#### [SUPPLIED INFORMATION]
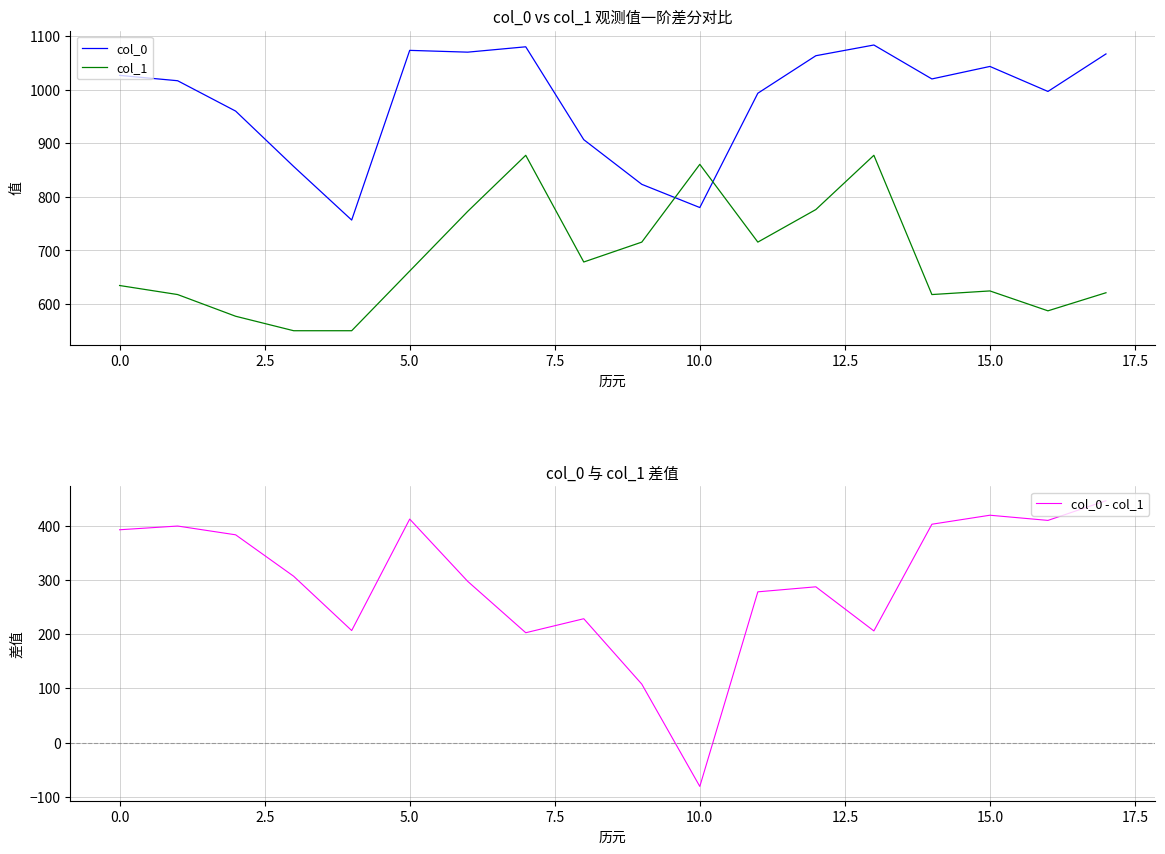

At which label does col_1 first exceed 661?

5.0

==

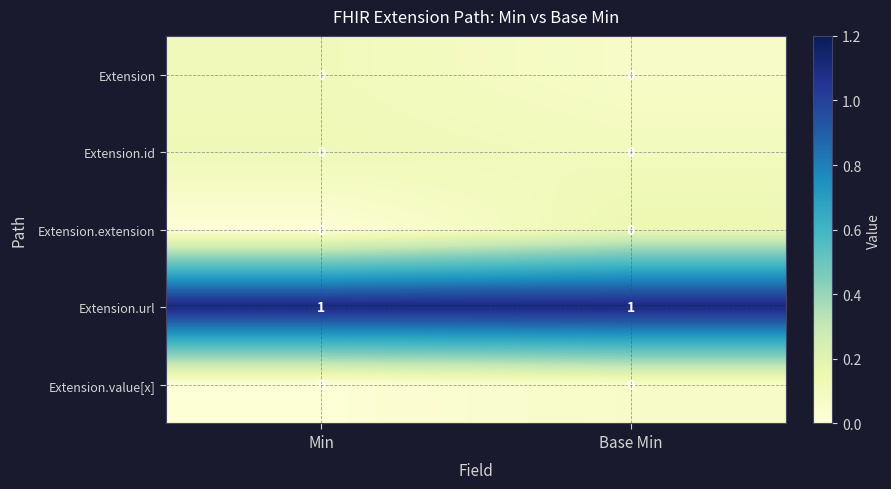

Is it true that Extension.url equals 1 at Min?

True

==

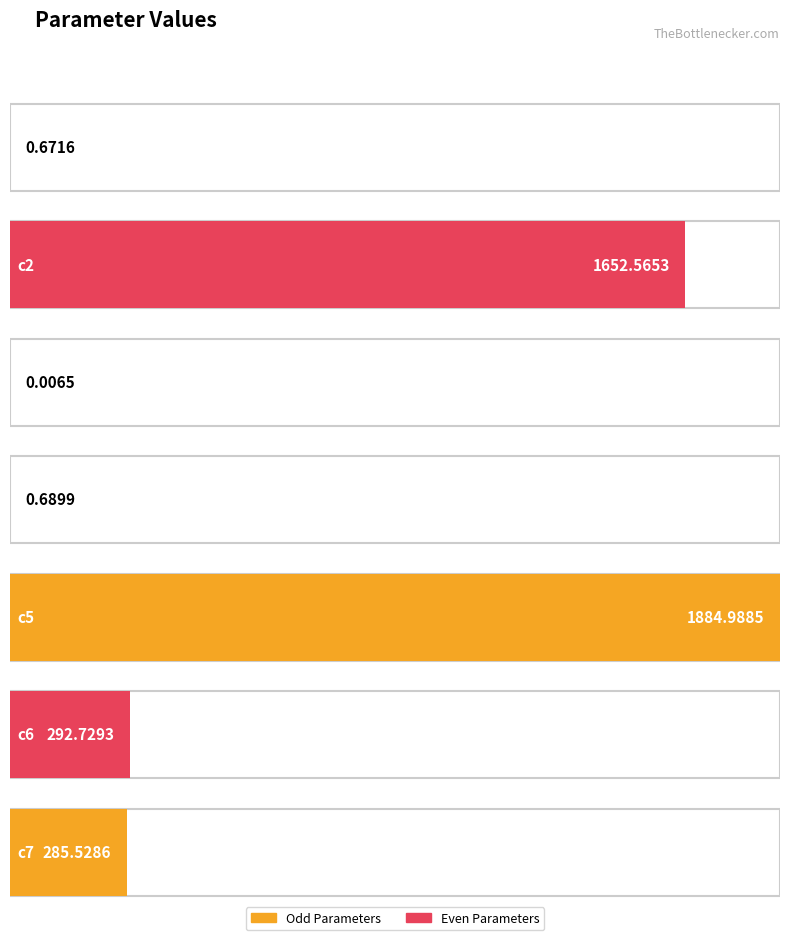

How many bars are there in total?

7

#### [WHAT IS EXPECTED]
Collect every line in the entries above that contains the word "which". Match its case exactly.

#### [THE ANSWER]
At which label does col_1 first exceed 661?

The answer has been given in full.